The funding, according to the company, allows GDR to address the needs of collection agencies, large creditors and debt buyers that support and service the $3.4 trillion consumer debt market in the U.S., including credit cards, home equity, auto loans, student loans, medical, utility, telecom and government-related consumer debts.

GDR plans to use the investment to accelerate sales growth and expand operations - including boosting marketing to further penetrate the credit card market and move into new asset classes. The funds also will help strengthen service and support functions.

The funding comes on the heels of a landmark year for the company. GDR reports the year was marked by strong increases in customer traction, including increased demand in new asset classes beyond credit card debt. More media attention also came to the company, including reports in SourceMedia's Bank Technology News, Collections & Credit Risk, American Banker and an article in New York Times Magazine.

The article, first published in late December by Bank Technology News, stated:

Global Debt Registry thinks it can reform the consumer collection industry by replacing ... questionable spreadsheets with a centralized, online clearinghouse of all delinquent consumer debt. It aims to start with charged-off credit card balances and auto loans and eventually encompass all kinds of medical and other debt.

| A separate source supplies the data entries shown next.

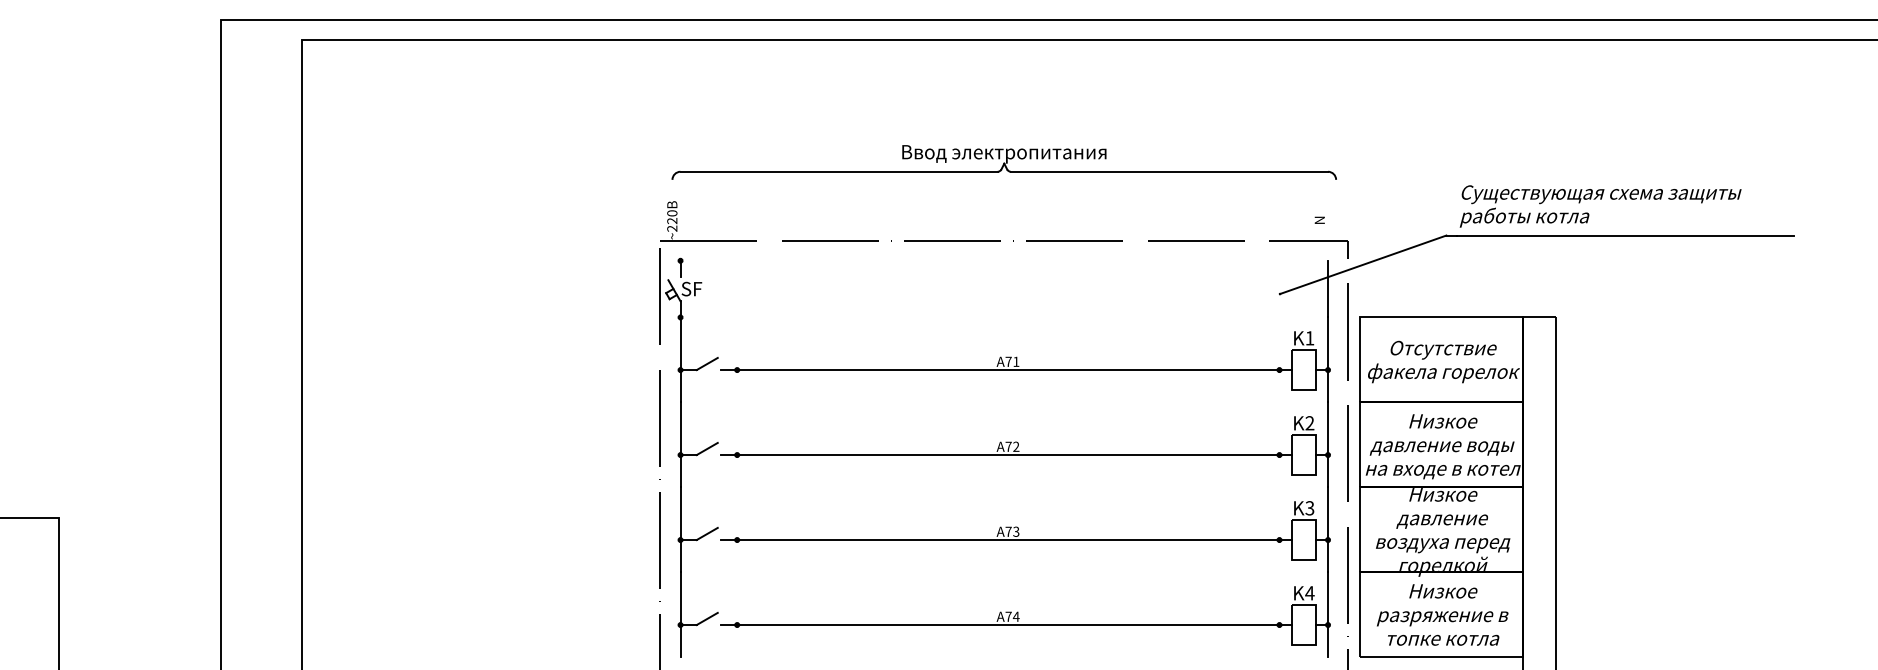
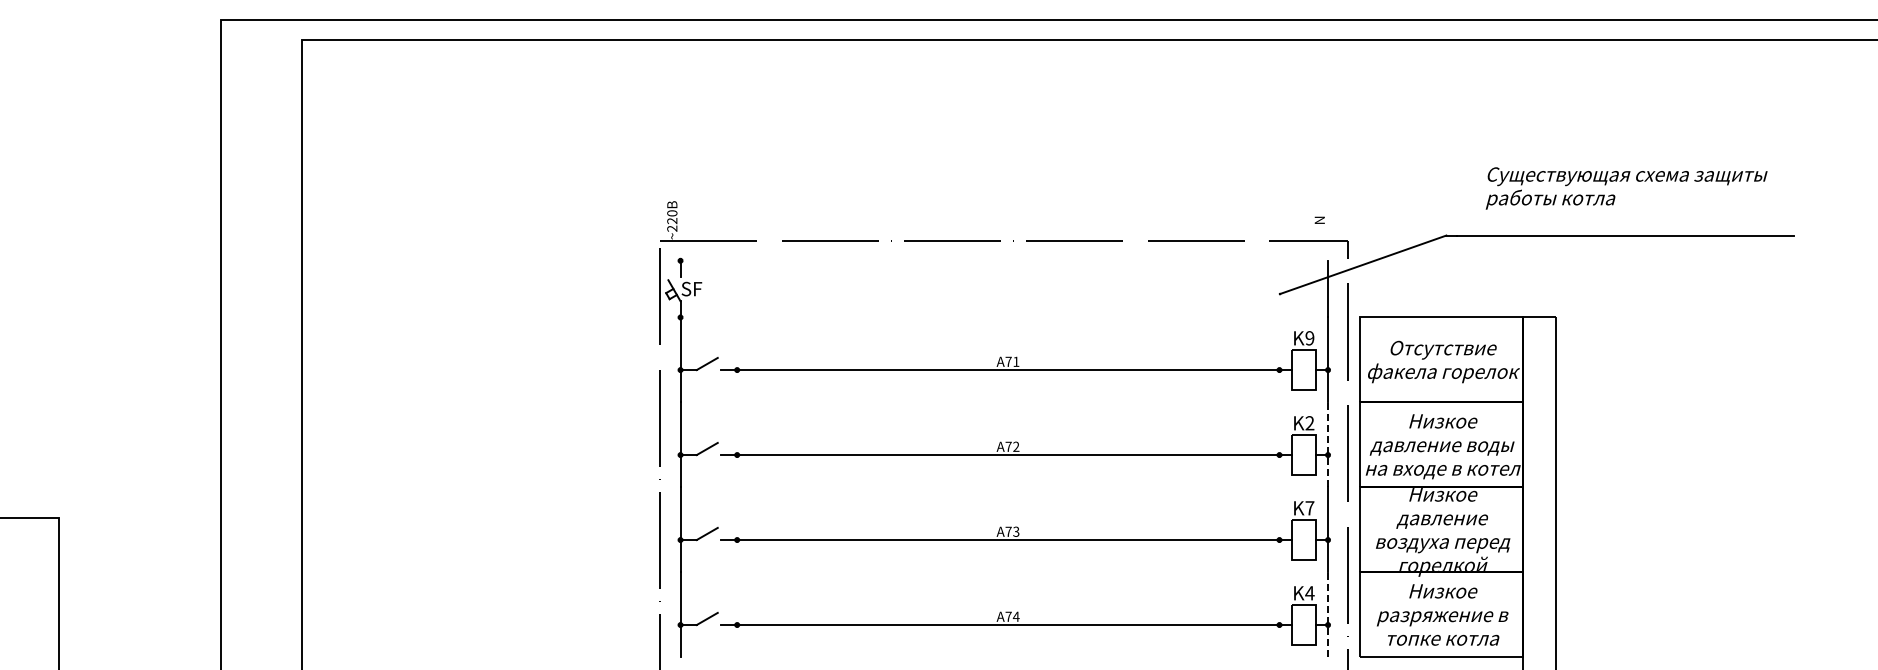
part at (1003, 162): present -> none
text at (1600, 206) position: (1600, 206) -> (1626, 188)
text at (1309, 338): K1 -> K9
line at (1328, 444): solid -> dashed
text at (1309, 508): K3 -> K7
line at (1328, 614): solid -> dashed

Similar ideas have been kicked around before, but experts interviewed for this story could not name any success stories. Global Debt Registry, under previous ownership, tried to create a database that tracked mortgage ownership but was stymied by the plethora of local land records tied to home loans.

The company says its latest venture, focused on the nonmortgage side of lending, can work. It has already begun building its online database, and it's hoping banks, collections agencies and consumers will contribute to it and use it. The public portion of the site, Debt Lookup, went live last week.

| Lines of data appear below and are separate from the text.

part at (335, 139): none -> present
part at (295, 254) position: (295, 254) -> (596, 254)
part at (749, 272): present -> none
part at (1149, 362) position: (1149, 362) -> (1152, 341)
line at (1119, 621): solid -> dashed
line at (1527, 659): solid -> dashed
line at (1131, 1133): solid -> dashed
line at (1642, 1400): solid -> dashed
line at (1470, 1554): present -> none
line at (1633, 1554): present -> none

So far, four banks have signed up for the registry, and they use it to track loans they originated (whether they still own them or not) and to obtain "extinguishment reports" that prove a debt has been paid. Global Debt Registry declined to name the four banks or say how much it charges them in monthly fees.

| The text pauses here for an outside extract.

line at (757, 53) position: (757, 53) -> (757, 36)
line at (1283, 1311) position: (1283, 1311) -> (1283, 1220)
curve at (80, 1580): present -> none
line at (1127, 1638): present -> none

The registry could help banks deal with the Office of the Comptroller of the Currency, the Consumer Financial Protection Bureau and other regulators, which have stiffened their debt-collection rules and put banks on notice that they still have some reputational risk tied to, and responsibility for, debts they no longer own. That responsibility includes being a place borrowers past or present can go to if they have a problem with an existing or closed loan.

Mark Parsells, chairman and CEO of GDR, said when announcing the new funding this week, "The consumer debt market is one of the last major financial asset classes to not utilize a digital registry, leading to inefficiencies, risk, consumer confusion and increasing regulatory scrutiny. This investment is a major milestone in support of our mission to digitally transform the way the financial services industry stores and manages information on charged-off consumer accounts. We are pleased to see growing market support from a variety of sources to take this business to the next level.”

GCA Savvian Advisors, LLC acted as the exclusive financial advisor to the funding round.